→ **Directions for this task**
The records follow. Retype them without a single change.

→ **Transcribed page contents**

------------------------

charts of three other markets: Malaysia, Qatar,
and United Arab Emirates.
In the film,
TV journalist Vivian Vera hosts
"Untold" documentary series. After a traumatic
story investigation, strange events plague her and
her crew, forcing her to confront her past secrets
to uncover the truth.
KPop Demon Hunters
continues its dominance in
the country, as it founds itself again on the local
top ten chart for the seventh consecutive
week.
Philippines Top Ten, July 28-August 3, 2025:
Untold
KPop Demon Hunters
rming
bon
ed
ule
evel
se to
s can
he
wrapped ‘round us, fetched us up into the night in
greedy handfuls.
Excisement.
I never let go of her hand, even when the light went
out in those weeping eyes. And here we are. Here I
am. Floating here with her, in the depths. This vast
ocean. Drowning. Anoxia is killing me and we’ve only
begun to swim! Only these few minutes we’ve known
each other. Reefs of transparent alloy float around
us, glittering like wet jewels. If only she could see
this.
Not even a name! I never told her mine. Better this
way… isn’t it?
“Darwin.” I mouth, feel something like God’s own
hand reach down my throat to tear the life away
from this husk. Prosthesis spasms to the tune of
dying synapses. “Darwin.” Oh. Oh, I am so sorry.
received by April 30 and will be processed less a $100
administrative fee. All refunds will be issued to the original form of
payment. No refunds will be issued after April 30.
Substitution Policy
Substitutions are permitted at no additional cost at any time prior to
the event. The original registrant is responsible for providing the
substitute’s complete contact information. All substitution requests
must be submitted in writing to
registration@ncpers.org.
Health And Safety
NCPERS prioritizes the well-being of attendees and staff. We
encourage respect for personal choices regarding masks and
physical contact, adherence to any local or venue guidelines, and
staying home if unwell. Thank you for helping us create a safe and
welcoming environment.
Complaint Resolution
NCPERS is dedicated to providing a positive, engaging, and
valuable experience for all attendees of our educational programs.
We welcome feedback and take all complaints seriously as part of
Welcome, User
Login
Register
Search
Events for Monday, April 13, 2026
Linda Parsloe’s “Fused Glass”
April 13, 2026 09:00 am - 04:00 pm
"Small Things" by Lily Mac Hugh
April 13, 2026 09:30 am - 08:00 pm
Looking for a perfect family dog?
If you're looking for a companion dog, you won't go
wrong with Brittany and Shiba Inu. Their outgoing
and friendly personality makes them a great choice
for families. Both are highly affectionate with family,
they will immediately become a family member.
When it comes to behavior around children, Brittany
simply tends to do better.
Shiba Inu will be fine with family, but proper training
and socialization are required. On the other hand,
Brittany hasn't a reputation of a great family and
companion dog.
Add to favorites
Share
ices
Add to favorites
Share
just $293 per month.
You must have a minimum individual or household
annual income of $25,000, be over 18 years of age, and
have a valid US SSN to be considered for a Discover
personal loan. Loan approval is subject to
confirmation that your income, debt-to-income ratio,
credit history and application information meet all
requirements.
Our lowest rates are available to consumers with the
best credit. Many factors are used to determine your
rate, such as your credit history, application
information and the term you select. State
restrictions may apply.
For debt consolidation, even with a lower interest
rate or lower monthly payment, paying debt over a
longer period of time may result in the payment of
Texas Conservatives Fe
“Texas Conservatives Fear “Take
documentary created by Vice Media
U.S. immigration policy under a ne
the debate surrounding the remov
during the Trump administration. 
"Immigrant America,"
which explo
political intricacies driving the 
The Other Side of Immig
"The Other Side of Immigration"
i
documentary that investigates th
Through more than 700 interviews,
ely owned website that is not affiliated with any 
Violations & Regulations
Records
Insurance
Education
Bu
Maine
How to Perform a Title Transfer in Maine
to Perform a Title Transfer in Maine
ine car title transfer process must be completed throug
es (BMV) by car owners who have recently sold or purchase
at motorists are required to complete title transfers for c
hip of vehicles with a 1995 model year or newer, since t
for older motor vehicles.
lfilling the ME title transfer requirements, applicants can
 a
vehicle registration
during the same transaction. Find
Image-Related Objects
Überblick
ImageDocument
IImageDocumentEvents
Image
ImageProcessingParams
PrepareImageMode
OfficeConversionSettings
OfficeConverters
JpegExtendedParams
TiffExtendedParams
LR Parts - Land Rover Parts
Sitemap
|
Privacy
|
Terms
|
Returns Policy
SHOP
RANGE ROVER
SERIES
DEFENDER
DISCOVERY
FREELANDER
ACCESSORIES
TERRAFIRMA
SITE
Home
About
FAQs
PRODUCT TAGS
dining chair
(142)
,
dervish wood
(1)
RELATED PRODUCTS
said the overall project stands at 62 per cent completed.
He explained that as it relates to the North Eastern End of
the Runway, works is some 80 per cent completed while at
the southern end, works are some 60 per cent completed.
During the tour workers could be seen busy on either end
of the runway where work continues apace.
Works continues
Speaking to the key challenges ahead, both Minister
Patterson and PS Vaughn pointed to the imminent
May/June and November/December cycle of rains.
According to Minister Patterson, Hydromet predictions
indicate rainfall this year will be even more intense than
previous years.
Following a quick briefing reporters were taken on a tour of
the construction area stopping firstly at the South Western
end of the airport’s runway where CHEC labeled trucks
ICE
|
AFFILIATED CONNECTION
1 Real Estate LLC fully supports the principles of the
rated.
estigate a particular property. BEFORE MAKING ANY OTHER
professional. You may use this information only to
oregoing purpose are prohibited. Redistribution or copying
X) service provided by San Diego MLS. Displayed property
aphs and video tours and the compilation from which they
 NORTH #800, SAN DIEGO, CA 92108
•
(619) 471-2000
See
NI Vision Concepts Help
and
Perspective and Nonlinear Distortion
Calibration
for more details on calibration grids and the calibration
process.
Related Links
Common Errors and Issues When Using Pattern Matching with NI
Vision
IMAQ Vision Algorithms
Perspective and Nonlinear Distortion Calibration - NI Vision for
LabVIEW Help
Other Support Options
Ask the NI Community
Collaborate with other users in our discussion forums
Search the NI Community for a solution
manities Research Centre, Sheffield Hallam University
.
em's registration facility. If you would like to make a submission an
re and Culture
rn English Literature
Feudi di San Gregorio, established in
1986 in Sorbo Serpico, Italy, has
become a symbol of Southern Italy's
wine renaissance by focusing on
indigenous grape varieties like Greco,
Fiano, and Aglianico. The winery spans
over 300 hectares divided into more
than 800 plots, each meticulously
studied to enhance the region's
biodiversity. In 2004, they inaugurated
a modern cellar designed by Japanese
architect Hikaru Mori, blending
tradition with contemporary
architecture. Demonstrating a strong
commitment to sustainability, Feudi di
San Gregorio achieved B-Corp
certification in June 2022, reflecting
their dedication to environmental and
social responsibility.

------------------------

→ **Result below**
charts of three other markets: Malaysia, Qatar,
and United Arab Emirates.
In the film,
TV journalist Vivian Vera hosts
"Untold" documentary series. After a traumatic
story investigation, strange events plague her and
her crew, forcing her to confront her past secrets
to uncover the truth.
KPop Demon Hunters
continues its dominance in
the country, as it founds itself again on the local
top ten chart for the seventh consecutive
week.
Philippines Top Ten, July 28-August 3, 2025:
Untold
KPop Demon Hunters
rming
bon
ed
ule
evel
se to
s can
he
wrapped ‘round us, fetched us up into the night in
greedy handfuls.
Excisement.
I never let go of her hand, even when the light went
out in those weeping eyes. And here we are. Here I
am. Floating here with her, in the depths. This vast
ocean. Drowning. Anoxia is killing me and we’ve only
begun to swim! Only these few minutes we’ve known
each other. Reefs of transparent alloy float around
us, glittering like wet jewels. If only she could see
this.
Not even a name! I never told her mine. Better this
way… isn’t it?
“Darwin.” I mouth, feel something like God’s own
hand reach down my throat to tear the life away
from this husk. Prosthesis spasms to the tune of
dying synapses. “Darwin.” Oh. Oh, I am so sorry.
received by April 30 and will be processed less a $100
administrative fee. All refunds will be issued to the original form of
payment. No refunds will be issued after April 30.
Substitution Policy
Substitutions are permitted at no additional cost at any time prior to
the event. The original registrant is responsible for providing the
substitute’s complete contact information. All substitution requests
must be submitted in writing to
registration@ncpers.org.
Health And Safety
NCPERS prioritizes the well-being of attendees and staff. We
encourage respect for personal choices regarding masks and
physical contact, adherence to any local or venue guidelines, and
staying home if unwell. Thank you for helping us create a safe and
welcoming environment.
Complaint Resolution
NCPERS is dedicated to providing a positive, engaging, and
valuable experience for all attendees of our educational programs.
We welcome feedback and take all complaints seriously as part of
Welcome, User
Login
Register
Search
Events for Monday, April 13, 2026
Linda Parsloe’s “Fused Glass”
April 13, 2026 09:00 am - 04:00 pm
"Small Things" by Lily Mac Hugh
April 13, 2026 09:30 am - 08:00 pm
Looking for a perfect family dog?
If you're looking for a companion dog, you won't go
wrong with Brittany and Shiba Inu. Their outgoing
and friendly personality makes them a great choice
for families. Both are highly affectionate with family,
they will immediately become a family member.
When it comes to behavior around children, Brittany
simply tends to do better.
Shiba Inu will be fine with family, but proper training
and socialization are required. On the other hand,
Brittany hasn't a reputation of a great family and
companion dog.
Add to favorites
Share
ices
Add to favorites
Share
just $293 per month.
You must have a minimum individual or household
annual income of $25,000, be over 18 years of age, and
have a valid US SSN to be considered for a Discover
personal loan. Loan approval is subject to
confirmation that your income, debt-to-income ratio,
credit history and application information meet all
requirements.
Our lowest rates are available to consumers with the
best credit. Many factors are used to determine your
rate, such as your credit history, application
information and the term you select. State
restrictions may apply.
For debt consolidation, even with a lower interest
rate or lower monthly payment, paying debt over a
longer period of time may result in the payment of
Texas Conservatives Fe
“Texas Conservatives Fear “Take
documentary created by Vice Media
U.S. immigration policy under a ne
the debate surrounding the remov
during the Trump administration. 
"Immigrant America,"
which explo
political intricacies driving the 
The Other Side of Immig
"The Other Side of Immigration"
i
documentary that investigates th
Through more than 700 interviews,
ely owned website that is not affiliated with any 
Violations & Regulations
Records
Insurance
Education
Bu
Maine
How to Perform a Title Transfer in Maine
to Perform a Title Transfer in Maine
ine car title transfer process must be completed throug
es (BMV) by car owners who have recently sold or purchase
at motorists are required to complete title transfers for c
hip of vehicles with a 1995 model year or newer, since t
for older motor vehicles.
lfilling the ME title transfer requirements, applicants can
 a
vehicle registration
during the same transaction. Find
Image-Related Objects
Überblick
ImageDocument
IImageDocumentEvents
Image
ImageProcessingParams
PrepareImageMode
OfficeConversionSettings
OfficeConverters
JpegExtendedParams
TiffExtendedParams
LR Parts - Land Rover Parts
Sitemap
|
Privacy
|
Terms
|
Returns Policy
SHOP
RANGE ROVER
SERIES
DEFENDER
DISCOVERY
FREELANDER
ACCESSORIES
TERRAFIRMA
SITE
Home
About
FAQs
PRODUCT TAGS
dining chair
(142)
,
dervish wood
(1)
RELATED PRODUCTS
said the overall project stands at 62 per cent completed.
He explained that as it relates to the North Eastern End of
the Runway, works is some 80 per cent completed while at
the southern end, works are some 60 per cent completed.
During the tour workers could be seen busy on either end
of the runway where work continues apace.
Works continues
Speaking to the key challenges ahead, both Minister
Patterson and PS Vaughn pointed to the imminent
May/June and November/December cycle of rains.
According to Minister Patterson, Hydromet predictions
indicate rainfall this year will be even more intense than
previous years.
Following a quick briefing reporters were taken on a tour of
the construction area stopping firstly at the South Western
end of the airport’s runway where CHEC labeled trucks
ICE
|
AFFILIATED CONNECTION
1 Real Estate LLC fully supports the principles of the
rated.
estigate a particular property. BEFORE MAKING ANY OTHER
professional. You may use this information only to
oregoing purpose are prohibited. Redistribution or copying
X) service provided by San Diego MLS. Displayed property
aphs and video tours and the compilation from which they
 NORTH #800, SAN DIEGO, CA 92108
•
(619) 471-2000
See
NI Vision Concepts Help
and
Perspective and Nonlinear Distortion
Calibration
for more details on calibration grids and the calibration
process.
Related Links
Common Errors and Issues When Using Pattern Matching with NI
Vision
IMAQ Vision Algorithms
Perspective and Nonlinear Distortion Calibration - NI Vision for
LabVIEW Help
Other Support Options
Ask the NI Community
Collaborate with other users in our discussion forums
Search the NI Community for a solution
manities Research Centre, Sheffield Hallam University
.
em's registration facility. If you would like to make a submission an
re and Culture
rn English Literature
Feudi di San Gregorio, established in
1986 in Sorbo Serpico, Italy, has
become a symbol of Southern Italy's
wine renaissance by focusing on
indigenous grape varieties like Greco,
Fiano, and Aglianico. The winery spans
over 300 hectares divided into more
than 800 plots, each meticulously
studied to enhance the region's
biodiversity. In 2004, they inaugurated
a modern cellar designed by Japanese
architect Hikaru Mori, blending
tradition with contemporary
architecture. Demonstrating a strong
commitment to sustainability, Feudi di
San Gregorio achieved B-Corp
certification in June 2022, reflecting
their dedication to environmental and
social responsibility.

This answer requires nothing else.